There's a ghost of me somewhere in an alternate universe who’s just a springy little gymnast, flipping diagonally across a rectangular patch of floor. A little sprite being the best she can be. But somehow I ended up in this weird universe, far away from my home, pledging for this snobby sorority, letting this fashion tyrant tell me what to wear, and feeling slightly less than evenly matched.
“Well?” she asks me again. She scowls pointedly at my lack of cleavage.
“I guess I really don't have anything tighter than this,” I shrug. I don't tell her that finding a top I could tie over my midriff like this, per her demands, was actually kind of a challenge. I don't really have any other options for her at all.
With a sigh, she flings open one of her dresser drawers, yanking out a cloud of see-th
rough and glittery underthings that spill over the side and land on the cluttered, shag carpet. After a moment of rummaging around, she pulls out a slip of fabric that looks like a sock or something.
“Okay, wear this.”
It dangles off her finger like a beanie for an American Girl doll or something. Obediently, I reach out and take it from her, but I'm really not sure what she expects me to do with it. Slowly I raise it toward my forehead and peel the double-layer apart. Is it a headband? I try to smile winningly at her, but she just rolls her eyes.

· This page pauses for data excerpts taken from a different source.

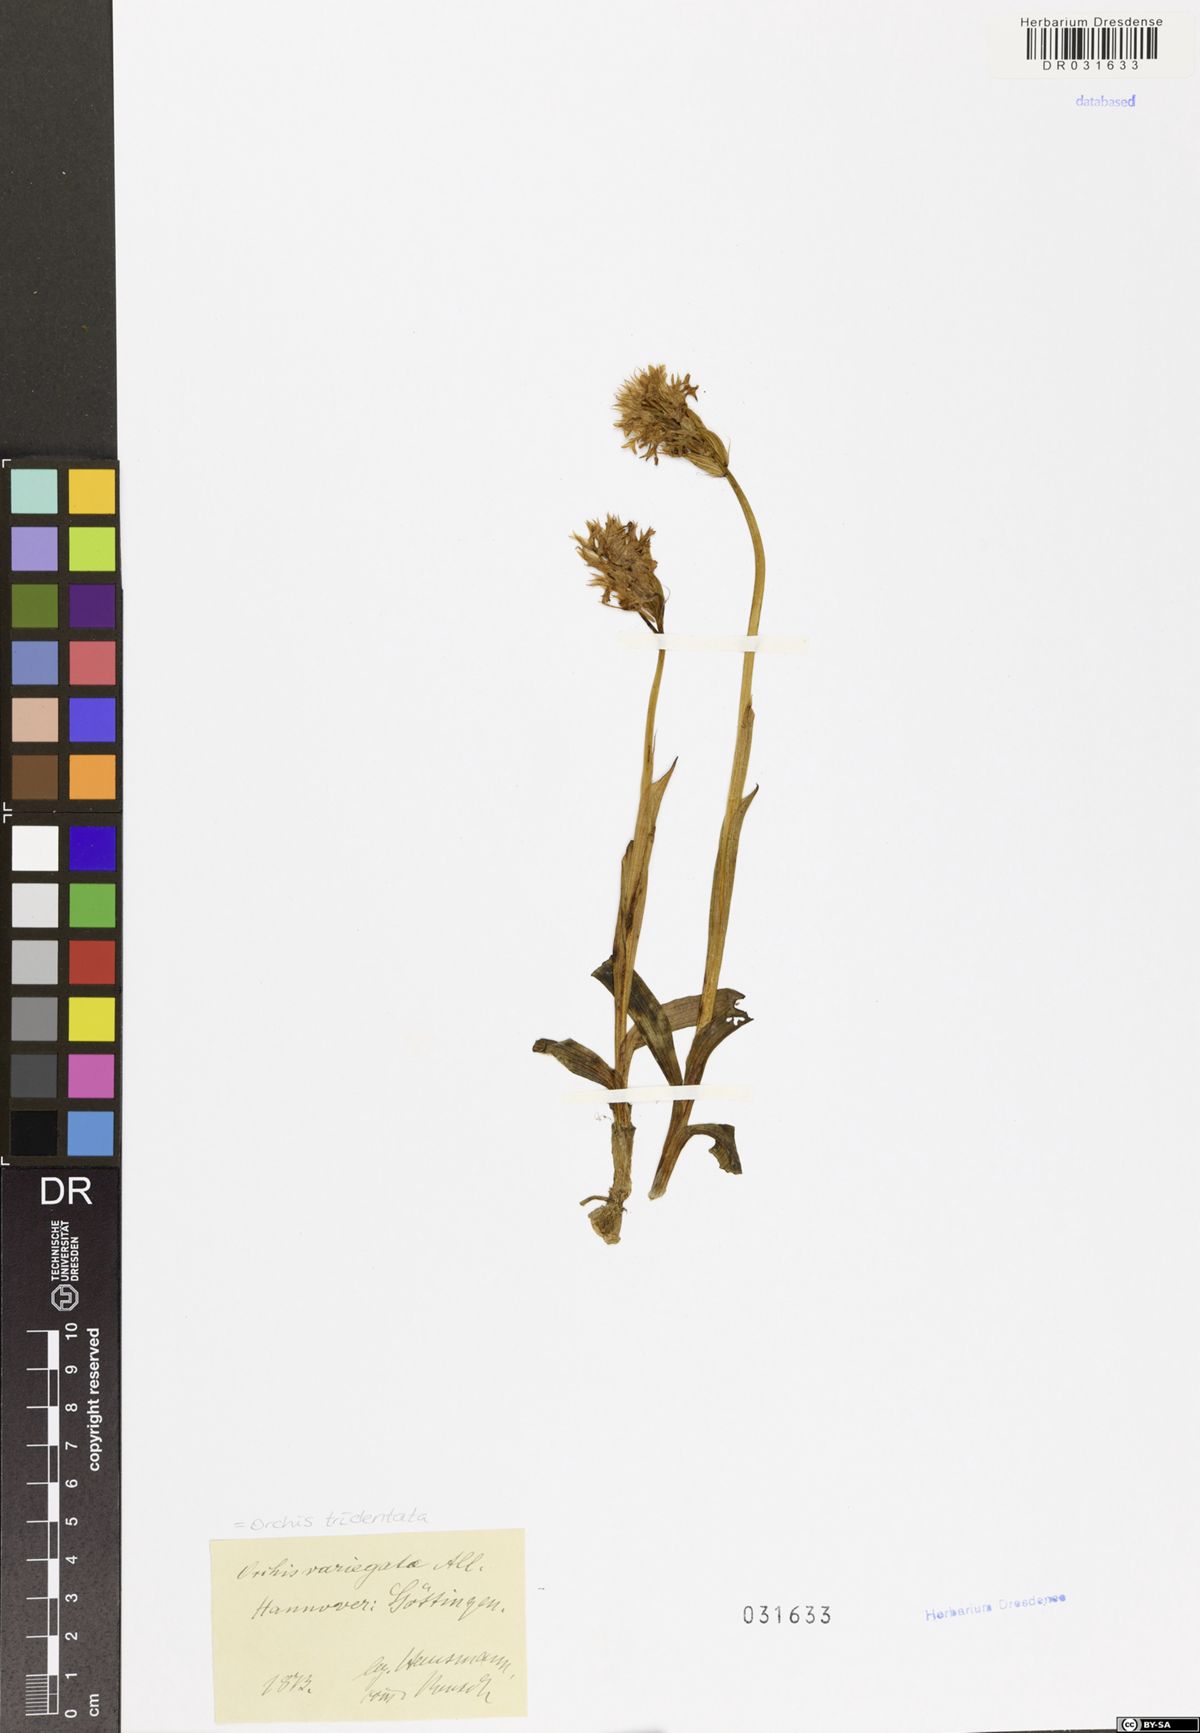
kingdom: Plantae
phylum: Tracheophyta
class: Liliopsida
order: Asparagales
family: Orchidaceae
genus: Neotinea
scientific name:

“I hope you know: you're not funny.” She shakes her head at me.
“So, it's not a headband?” I venture.
What the heck is this thing?
“Geez, Kita!” she bawls. She turns away from me in frustration and stalks to her desk, pushing a dozen lipgloss tubes around from the new Urban Decay collection until she finds the one she wants. I know she wishes I would leave, but I'm afraid of what will happen if I exit this room without solid instruction. Other Chi Rho Pi pledges have been dismissed for less than a headband infraction, after all. And it's not like Lizzie is my biggest fan, if you know what I mean.
“Um…”
She whips around, lip gloss halfway to her parted lips, her eyes blazing with disdain. But after another moment, she seems to collect herself and rearranges her expression into something so sweet it's a little unnerving. She scrunches up her nose and gives me a pained little smile.
“Kita, sweetie, we’re going to be late. I still have to do my smoky eye and everything. Do you think that maybe you could take your fashion emergency over to Claudia for a little look-see?”
“You bet,” I nod, smiling like a cheerleader. At least Claudia is nice, most of the time. I leave Lizzie to her eye makeup and pick my way along the cluttered hallway to Claudia’s room, just two doors down, and almost run right into her as she’s rushing out.